To Laugh Until I Cry. To Live Until I Die.

In the crook of early January, three weeks since seeing my students, on a cold wintry Saturday morning I shlep across town to make lesson plans with three other colleagues.

Later I will heat water for hot tea and curl in my recliner with a book, wishing I could write a novel as lyrically beautiful as Caramelo as my children wander in and out of rooms, in and out of our house and the neighbor’s, in and out of wanting to be near their dear old mom.

This after two attempts to jumpstart the old Hyundai whose lights I left on in our trek to the grandparents’ house last night.

This after listening to dating tales and math updates and wondering what it would really be like to be a single woman in modern America.

This after coloring intricate books with the girls in the brief time between our latest tech argument and the neighbor’s reemergence.

So is our Saturday, chicken defrosting in the sink, chores done and Echo playing my Pandora playlist to suit the color of my mood.

No dog to walk, no true purpose to the day other than making plans for a class no one really wants to teach.

What sits in the back of my mind is how easily I want to be able to relax.

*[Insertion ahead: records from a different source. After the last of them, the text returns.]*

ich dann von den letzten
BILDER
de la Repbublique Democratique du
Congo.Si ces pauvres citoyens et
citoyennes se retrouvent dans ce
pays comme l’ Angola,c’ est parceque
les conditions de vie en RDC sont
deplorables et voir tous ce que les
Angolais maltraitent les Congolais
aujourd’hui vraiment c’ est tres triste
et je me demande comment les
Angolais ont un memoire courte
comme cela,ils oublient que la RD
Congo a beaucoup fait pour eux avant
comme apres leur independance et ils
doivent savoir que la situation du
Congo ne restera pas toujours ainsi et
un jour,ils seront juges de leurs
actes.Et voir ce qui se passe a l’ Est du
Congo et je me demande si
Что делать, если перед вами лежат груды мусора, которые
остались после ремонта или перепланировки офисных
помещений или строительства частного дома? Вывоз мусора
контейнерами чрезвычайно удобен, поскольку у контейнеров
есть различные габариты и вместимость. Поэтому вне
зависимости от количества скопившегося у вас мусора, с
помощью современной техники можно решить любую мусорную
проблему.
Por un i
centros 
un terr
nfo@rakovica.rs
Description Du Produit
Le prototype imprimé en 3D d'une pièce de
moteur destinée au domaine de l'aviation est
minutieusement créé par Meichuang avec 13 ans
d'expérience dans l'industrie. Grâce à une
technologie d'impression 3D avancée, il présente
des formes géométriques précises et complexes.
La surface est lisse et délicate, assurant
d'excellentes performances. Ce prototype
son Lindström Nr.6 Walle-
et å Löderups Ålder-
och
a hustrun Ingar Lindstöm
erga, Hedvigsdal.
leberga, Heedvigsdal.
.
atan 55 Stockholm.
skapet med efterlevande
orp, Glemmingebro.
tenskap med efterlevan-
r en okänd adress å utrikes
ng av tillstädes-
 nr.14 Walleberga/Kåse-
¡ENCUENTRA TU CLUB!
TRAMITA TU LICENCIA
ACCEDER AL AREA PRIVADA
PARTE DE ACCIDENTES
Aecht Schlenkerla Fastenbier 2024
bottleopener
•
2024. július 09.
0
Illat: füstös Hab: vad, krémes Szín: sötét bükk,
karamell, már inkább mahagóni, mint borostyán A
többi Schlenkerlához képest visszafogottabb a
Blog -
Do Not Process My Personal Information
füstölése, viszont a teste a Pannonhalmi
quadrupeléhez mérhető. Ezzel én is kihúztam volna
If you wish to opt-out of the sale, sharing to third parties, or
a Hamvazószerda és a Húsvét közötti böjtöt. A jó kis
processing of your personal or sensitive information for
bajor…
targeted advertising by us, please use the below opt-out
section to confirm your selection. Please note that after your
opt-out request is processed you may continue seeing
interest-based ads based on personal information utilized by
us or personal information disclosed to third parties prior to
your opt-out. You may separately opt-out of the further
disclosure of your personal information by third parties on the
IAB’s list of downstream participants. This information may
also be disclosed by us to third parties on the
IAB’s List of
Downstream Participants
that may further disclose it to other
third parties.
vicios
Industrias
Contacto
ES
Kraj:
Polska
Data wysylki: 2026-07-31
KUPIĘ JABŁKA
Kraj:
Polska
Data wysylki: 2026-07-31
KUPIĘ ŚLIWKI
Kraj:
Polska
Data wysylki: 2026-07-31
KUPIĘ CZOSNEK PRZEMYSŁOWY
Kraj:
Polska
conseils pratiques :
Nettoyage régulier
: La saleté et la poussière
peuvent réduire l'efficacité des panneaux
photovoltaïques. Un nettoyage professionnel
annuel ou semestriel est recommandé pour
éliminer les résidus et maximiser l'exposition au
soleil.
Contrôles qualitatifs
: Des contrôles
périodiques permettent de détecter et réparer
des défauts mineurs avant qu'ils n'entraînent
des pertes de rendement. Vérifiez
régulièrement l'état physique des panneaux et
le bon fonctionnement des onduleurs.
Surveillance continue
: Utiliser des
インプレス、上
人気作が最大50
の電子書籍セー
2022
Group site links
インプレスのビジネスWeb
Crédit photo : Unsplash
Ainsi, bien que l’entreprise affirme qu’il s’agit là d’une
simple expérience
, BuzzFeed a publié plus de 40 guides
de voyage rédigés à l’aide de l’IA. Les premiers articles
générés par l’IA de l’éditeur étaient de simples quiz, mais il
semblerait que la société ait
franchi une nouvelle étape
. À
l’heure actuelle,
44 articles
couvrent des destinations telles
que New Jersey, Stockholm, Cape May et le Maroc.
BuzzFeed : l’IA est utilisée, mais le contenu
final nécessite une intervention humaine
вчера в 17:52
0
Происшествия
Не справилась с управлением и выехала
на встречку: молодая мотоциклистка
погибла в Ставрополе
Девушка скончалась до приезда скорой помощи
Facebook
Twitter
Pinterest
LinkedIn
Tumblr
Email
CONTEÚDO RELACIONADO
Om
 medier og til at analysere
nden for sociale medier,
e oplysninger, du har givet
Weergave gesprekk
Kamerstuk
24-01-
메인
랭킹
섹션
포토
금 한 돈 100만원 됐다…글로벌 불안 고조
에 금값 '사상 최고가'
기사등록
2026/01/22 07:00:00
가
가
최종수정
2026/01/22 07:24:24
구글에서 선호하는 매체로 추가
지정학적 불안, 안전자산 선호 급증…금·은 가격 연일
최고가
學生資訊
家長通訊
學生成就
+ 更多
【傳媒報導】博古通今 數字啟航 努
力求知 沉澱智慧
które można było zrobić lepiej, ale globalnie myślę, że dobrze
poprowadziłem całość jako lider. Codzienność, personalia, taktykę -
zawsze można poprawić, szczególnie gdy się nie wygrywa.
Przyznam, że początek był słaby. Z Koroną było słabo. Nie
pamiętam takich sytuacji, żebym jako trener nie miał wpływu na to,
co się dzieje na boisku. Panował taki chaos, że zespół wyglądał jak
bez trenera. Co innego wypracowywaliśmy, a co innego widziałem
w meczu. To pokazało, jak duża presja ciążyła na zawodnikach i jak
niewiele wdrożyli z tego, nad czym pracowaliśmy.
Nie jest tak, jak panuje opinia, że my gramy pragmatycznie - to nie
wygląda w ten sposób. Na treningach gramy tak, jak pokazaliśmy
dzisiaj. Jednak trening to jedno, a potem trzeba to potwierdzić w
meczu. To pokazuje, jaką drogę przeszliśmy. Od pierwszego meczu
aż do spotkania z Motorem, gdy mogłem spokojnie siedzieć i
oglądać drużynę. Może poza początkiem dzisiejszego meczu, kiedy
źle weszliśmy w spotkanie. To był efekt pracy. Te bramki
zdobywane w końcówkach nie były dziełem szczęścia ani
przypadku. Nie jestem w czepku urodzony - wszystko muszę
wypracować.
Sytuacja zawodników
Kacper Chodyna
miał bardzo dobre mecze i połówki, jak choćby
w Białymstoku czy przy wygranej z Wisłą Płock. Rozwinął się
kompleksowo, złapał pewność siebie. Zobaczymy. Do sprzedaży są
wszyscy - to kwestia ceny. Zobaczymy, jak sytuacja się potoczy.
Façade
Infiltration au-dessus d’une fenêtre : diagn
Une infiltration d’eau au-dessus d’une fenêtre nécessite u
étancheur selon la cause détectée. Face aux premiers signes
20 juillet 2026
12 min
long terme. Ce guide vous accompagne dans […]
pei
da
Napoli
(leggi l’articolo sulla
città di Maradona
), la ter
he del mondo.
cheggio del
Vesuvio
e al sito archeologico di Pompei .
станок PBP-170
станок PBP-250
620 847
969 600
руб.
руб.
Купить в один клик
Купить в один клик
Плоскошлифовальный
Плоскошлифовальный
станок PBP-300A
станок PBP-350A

To have a deep and thought-provoking conversation that is justifiably, blood-burningly exciting. To laugh until I cry. To live until I die.

To take these lonely household moments and flip them over or back or somewhere else, when my children were small and my Chihuahua never left the warmth of my leg, when my marriage was young and everything we thought and did was about each other, not some game or book or phone or faraway friend.

In the crook of early January, holidays left out on the curb waiting for a second chance at life (mulch me till I can be reborn!), the cold of winter settles into my bones. The winter of this year, of my children’s childhood, of my marriage, nineteen years in the making.

Even with the beauty of the flakes that fall, their demise lies in slushy streets and icy black pavement, ready to trick any masterful driver, so used to winter but not its ugly, dry-grassed truth that lies beneath the surface.

In the crook of early January, I wait for the sun to rise high in the sky. For the snow to melt. For the tree to be taken. For the hollowness that hides inside this nook to break open in me a new way of looking at the world. For the bend of this season to straighten out into a road I can see, wide and clear and as questionless as a summer’s day.

But in the crook of January, there are no summer days. There are only questions.